O petista deu a declaração durante evento do governo federal em São Paulo, um dia após a reunião do Comitê de Política Monetária que cutou a Selic de 15% para 14,75% ao ano — primeira diminuição desde maio de 2024.
Lula disse que esperava um corte maior, de 0,5 ponto percentual, e lamentou a decisão do colegiado do Banco Central, que considerou os impactos da guerra no Irã para fixar a redução.
Petroleum dispara e limita corte
O começo do processo de queda dos juros no Brasil ocorre apesar das incertezas internacionais decorrentes da guerra no Irã, que levou o barril de petróleo de US$ 72 para mais de US$ 100.
Na decisão, o Copom afirmou que os conflitos no Oriente Médio afetam “direta e indiretamente” a inflação no Brasil. A disparada do petróleo já está impulsionando os preços dos combustíveis no país, apesar de a Petrobras ainda não ter anunciado reajustes.

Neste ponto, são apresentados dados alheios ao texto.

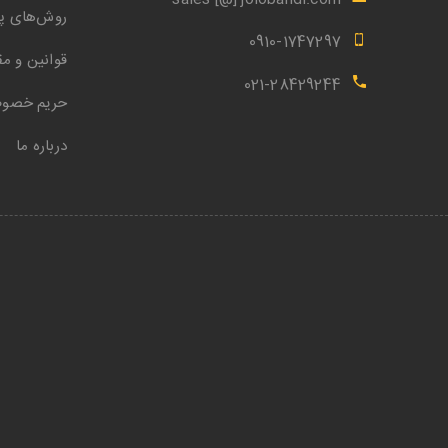
روش‌های پ
0910-1747297
قوانین و مق
021-28429244
حریم خصو
درباره ما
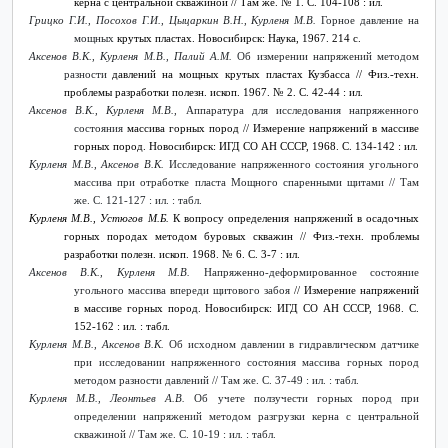
керна с центральной скважиной // Там же. № 1. С. 104-108 : ил.
Грицко Г.И., Посохов Г.И., Цыцаркин В.Н., Курленя М.В.
Горное давление на
мощных
крутых пластах. Новосибирск: Наука, 1967. 214 с.
Аксенов В.К., Курленя М.В., Палий А.М.
Об измерении напряжений методом
разности
давлений на мощных крутых пластах Кузбасса
// Физ.-техн.
проблемы разработки полезн. ископ. 1967. № 2. С. 42-44 : ил.
Аксенов В.К., Курленя М.В.,
Аппаратура для исследования напряженного
состояния
массива горных пород // Измерение напряжений в массиве
горных пород. Новосибирск: ИГД СО АН СССР, 1968. С. 134-142 : ил.
Курленя М.В., Аксенов В.К.
Исследование напряженного состояния угольного
массива при отработке пласта Мощного спаренными щитами // Там
же. С. 121-127 : ил. : табл.
Курленя М.В., Устюгов М.Б.
К вопросу определения напряжений в осадочных
горных породах методом буровых скважин
// Физ.-техн. проблемы
разработки полезн. ископ. 1968. № 6. С. 3-7 : ил.
Аксенов В.К., Курленя М.В.
Напряженно-деформированное состояние
угольного массива впереди щитового забоя
// Измерение напряжений
в массиве горных пород. Новосибирск: ИГД СО АН СССР, 1968. С.
152-162 : ил. : табл.
Курленя М.В., Аксенов В.К.
Об исходном давлении в гидравлическом датчике
при исследовании напряженного состояния массива горных пород
методом разности давлений // Там же. С. 37-49 : ил. : табл.
Курленя М.В., Леонтьев А.В.
Об учете ползучести горных пород при
определении напряжений методом разгрузки керна с центральной
скважиной // Там же. С. 10-19 : ил. : табл.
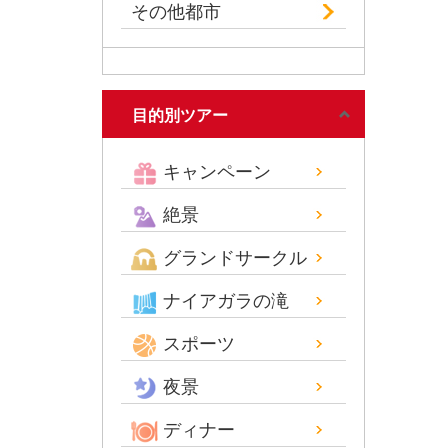
その他都市
目的別ツアー
キャンペーン
絶景
グランドサークル
ナイアガラの滝
スポーツ
夜景
ディナー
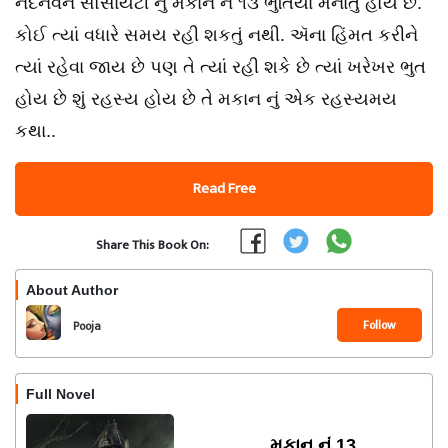
નંદનવન સોસાયટી નું મકાન નં ૧૩ ભુતિયા મનાતું હોય છે.
કોઈ ત્યાં વધારે સમય રહી શકતું નથી. ઍના હિંમત કરીને
ત્યાં રહેવા જાય છે પણ તે ત્યાં રહી શકે છે ત્યાં ખરેખર ભુત
હોય છે શું રહસ્ય હોય છે તે મકાન નું એક રહસ્યમય
કથા..
Read Free
Share This Book On:
About Author
Follow
Pooja
Full Novel
મકાન નં.13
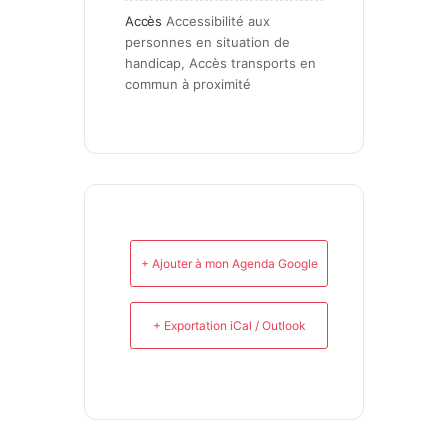
Accès
Accessibilité aux 
personnes en situation de 
handicap, Accès transports en 
commun à proximité
+ Ajouter à mon Agenda Google
+ Exportation iCal / Outlook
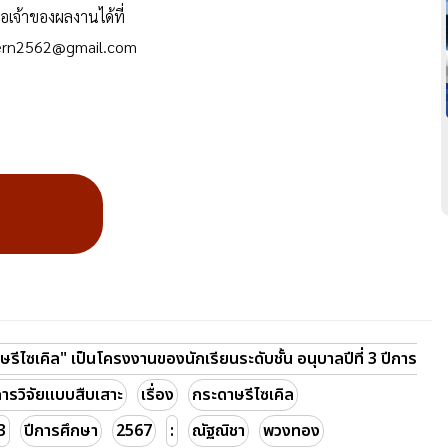
่อเจ้าของผลงานได้ที่
fern2562@gmail.com
รีไซเคิล" เป็นโครงงานของนักเรียนระดับชั้น อนุบาลปีที่ 3 ปีการ
ารวิจัยแบบสืบเสาะ
เรื่อง
กระดาษรีไซเคิล
3
ปีการศึกษา
2567
:
ณัฐณิชา
พวงทอง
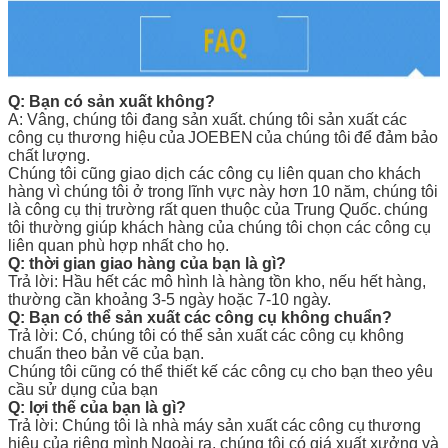
Q: Bạn có sản xuất không?
A: Vâng, chúng tôi đang sản xuất.
chúng tôi sản xuất các
công cụ thương hiệu
của
JOEBEN
của chúng tôi
để đảm bảo
chất lượng.
Chúng tôi cũng giao dịch các công cụ liên quan cho khách
hàng vì chúng tôi ở trong lĩnh vực này hơn 10 năm, chúng tôi
là công cụ thị trường rất quen thuộc của Trung Quốc.
chúng
tôi thường giúp khách hàng của chúng tôi chọn các công cụ
liên quan phù hợp nhất cho họ.
Q: thời gian giao hàng của bạn là gì?
Trả lời: Hầu hết các mô hình là hàng tồn kho, nếu hết hàng,
thường cần khoảng 3-5 ngày hoặc 7-10 ngày.
Q: Bạn có thể sản xuất các công cụ không chuẩn?
Trả lời: Có, chúng tôi có thể sản xuất các công cụ không
chuẩn theo bản vẽ của bạn.
Chúng tôi cũng có thể thiết kế các công cụ cho bạn theo yêu
cầu sử dụng của bạn
Q: lợi thế của bạn là gì?
Trả lời: Chúng tôi là nhà máy sản xuất các
công cụ
thương
hiệu của riêng mình
Ngoài ra, chúng tôi có giá xuất xưởng và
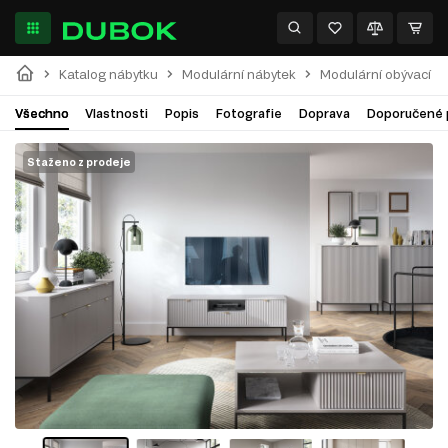
Katalog nábytku
Modulární nábytek
Modulární obývací p
Všechno
Vlastnosti
Popis
Fotografie
Doprava
Doporučené 
Staženo z prodeje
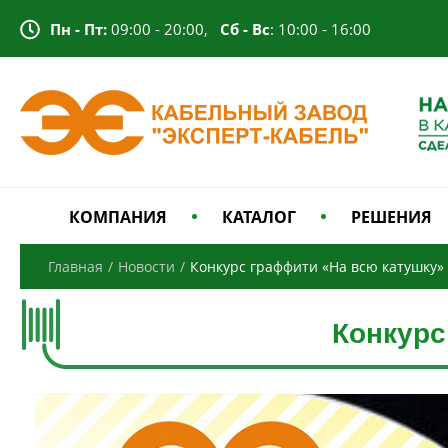
Пн - Пт:
09:00 - 20:00,
Сб - Вс
: 10:00 - 16:00
КОМПАНИЯ
КАТАЛОГ
РЕШЕНИЯ
Главная
/
Новости
/
Конкурс граффити «На всю катушку»
Конкурс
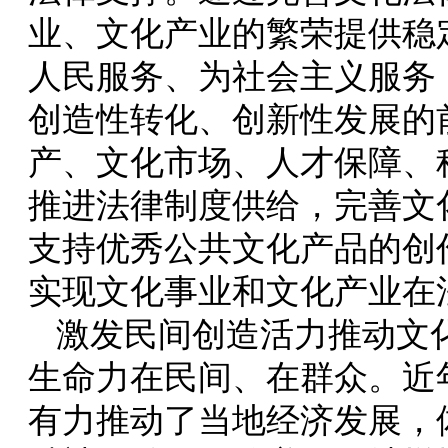
业、文化产业的繁荣提供稳
人民服务、为社会主义服务
创造性转化、创新性发展的
产、文化市场、人才保障、
推进法律制度供给，完善文
支持优秀公共文化产品的创
实现文化事业和文化产业在
激发民间创造活力推动文
生命力在民间、在群众。近
有力推动了当地经济发展，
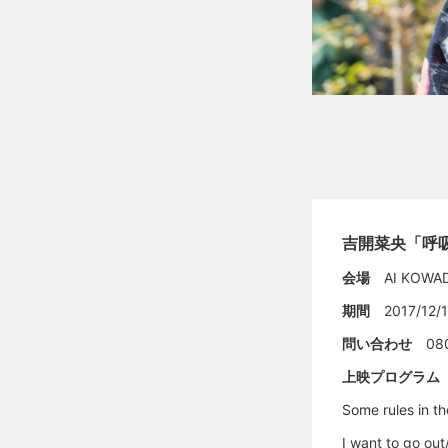
吉開菜央「呼
会場
AI KOWA
期間
2017/12
問い合わせ
08
上映プログラム
Some rules in 
I want to go o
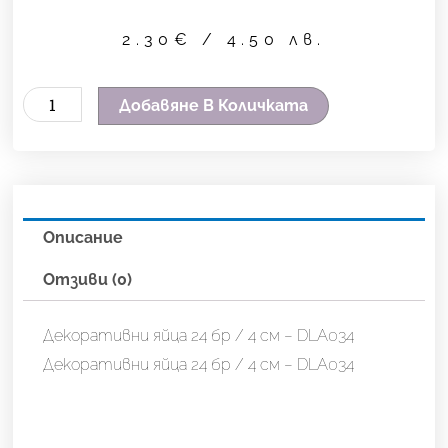
2.30
€
/ 4.50 лв.
количество
Добавяне В Количката
за
Декоративни
яйца
24
Описание
бр
/
Отзиви (0)
4
см
Декоративни яйца 24 бр / 4 см – DLA034
-
Декоративни яйца 24 бр / 4 см – DLA034
DLA034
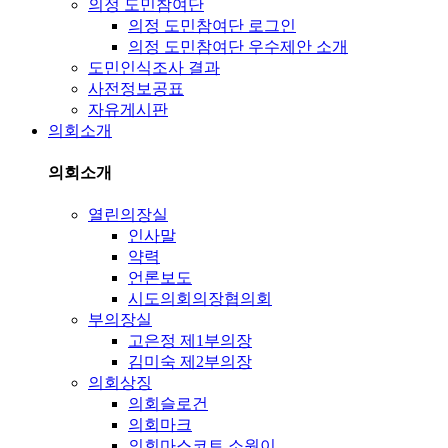
의정 도민참여단
의정 도민참여단 로그인
의정 도민참여단 우수제안 소개
도민인식조사 결과
사전정보공표
자유게시판
의회소개
의회소개
열린의장실
인사말
약력
언론보도
시도의회의장협의회
부의장실
고은정 제1부의장
김미숙 제2부의장
의회상징
의회슬로건
의회마크
의회마스코트 소원이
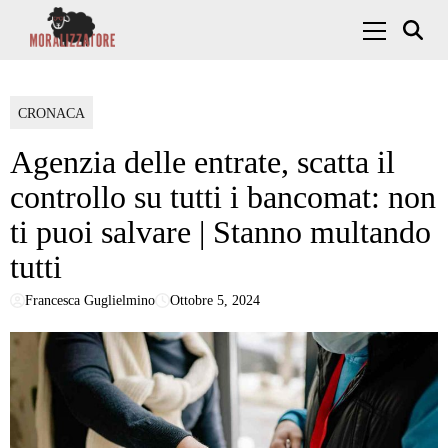
Skip to content
Menu Princ
CRONACA
Agenzia delle entrate, scatta il
controllo su tutti i bancomat: non
ti puoi salvare | Stanno multando
tutti
Francesca Guglielmino
Ottobre 5, 2024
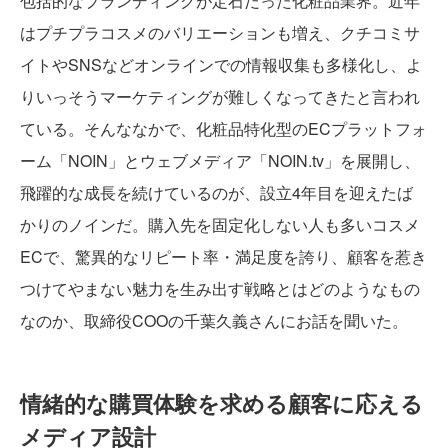
包括的なブランディングが定石だった化粧品業界。近年
はプチプラコスメのバリエーションも増え、クチコミサ
イトやSNSなどオンラインでの情報収集も多様化し、よ
りいっそうマーケティングが難しくなってきたと言われ
ている。そんななかで、化粧品特化型のECプラットフォ
ーム「NOIN」とウェブメディア「NOIN.tv」を展開し、
飛躍的な成長を続けているのが、設立4年目を迎えたば
かりのノインだ。購入先を固定化しない人も多いコスメ
ECで、驚異的なリピート率・満足度を誇り、顧客を惹き
つけてやまない魅力を生み出す戦略とはどのようなもの
なのか、取締役COOの千葉久義さんにお話を聞いた。
情緒的な購買体験を求める顧客に応える
メディア設計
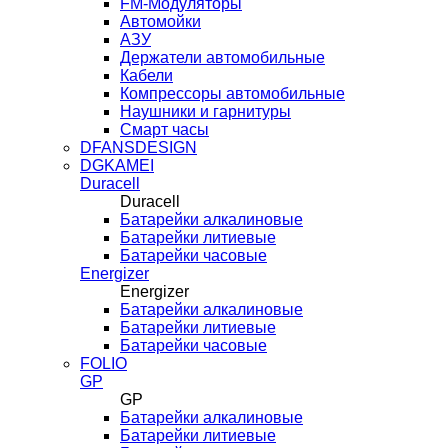
FM-Модуляторы
Автомойки
АЗУ
Держатели автомобильные
Кабели
Компрессоры автомобильные
Наушники и гарнитуры
Смарт часы
DFANSDESIGN
DGKAMEI
Duracell
Duracell
Батарейки алкалиновые
Батарейки литиевые
Батарейки часовые
Energizer
Energizer
Батарейки алкалиновые
Батарейки литиевые
Батарейки часовые
FOLIO
GP
GP
Батарейки алкалиновые
Батарейки литиевые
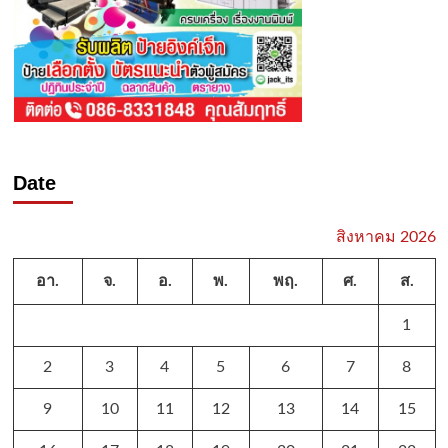
Date
สิงหาคม 2026
อา.
จ.
อ.
พ.
พฤ.
ศ.
ส.
1
2
3
4
5
6
7
8
9
10
11
12
13
14
15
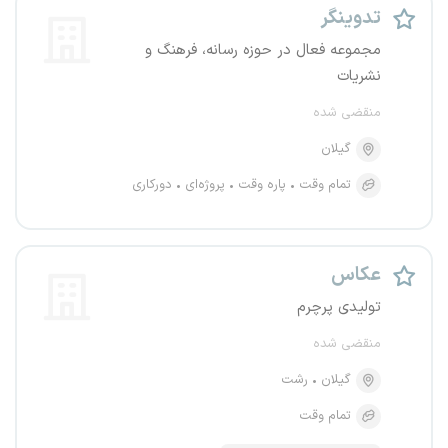
تدوینگر
مجموعه فعال در حوزه رسانه، فرهنگ و
نشریات
منقضی شده
گیلان
تمام وقت
پاره وقت
پروژه‌ای
دورکاری
عکاس
تولیدی پرچرم
منقضی شده
گیلان
رشت
تمام وقت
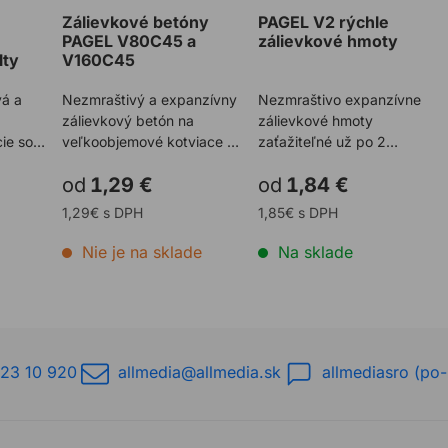
Zálievkové betóny
PAGEL V2 rýchle
PAGEL V80C45 a
zálievkové hmoty
lty
V160C45
vá a
Nezmraštivý a expanzívny
Nezmraštivo expanzívne
zálievkový betón na
zálievkové hmoty
cie so
veľkoobjemové kotviace a
zaťažiteľné už po 2
14/40
zálievkové práce. V80C45
hodinách (dokonca aj pri 5
od
1,29 €
od
1,84 €
zál ...
°C): V2 ...
1,29€ s DPH
1,85€ s DPH
Nie je na sklade
Na sklade
23 10 920
allmedia@allmedia.sk
allmediasro (po-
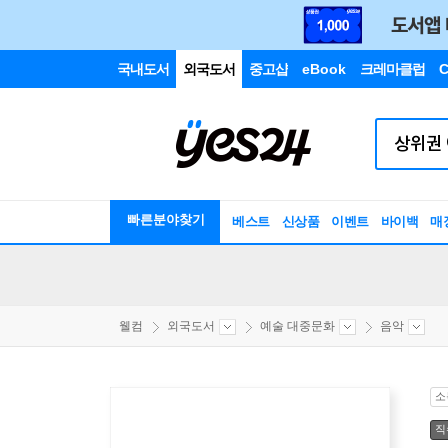
국내도서
외국도서
중고샵
eBook
크레마클럽
C
빠른분야찾기
베스트
신상품
이벤트
바이백
매
웰컴
외국도서
예술 대중문화
음악
소
직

A expectativa do mercado para a inflação em 2026 já subiu na semana passada, e o Copom diz ser necessário reunir mais informações “sobre a profundidade e a extensão dos conflitos no Oriente Médio”.
Haddad será lembrado, diz Lula
Durante o evento, o presidente tentou minimizar o impacto da decisão sobre a economia. “Nós estamos fazendo um sacrifício, que vocês não têm noção, pra fazer a economia crescer, para fazer a geração de emprego, para aumentar os salários”, afirmou.
Lula também declarou que o ministro da Fazenda, Fernando Haddad, “vai passar para a história como o ministro mais exitoso do país”, citando a aprovação da reforma tributária.
Brasil segue com segunda maior taxa real de juros do mundo
Mesmo com o corte, o Brasil mantém a segunda maior taxa real de juros do planeta, atrás apenas da Turquia, segundo levantamento do MoneYou.
O Banco Central havia reduzido a Selic pela última vez em maio de 2024, quando a taxa estava em 10,5%. Desde então, o Copom manteve o juros em 15% por sete reuniões consecutivas, até a decisão desta semana.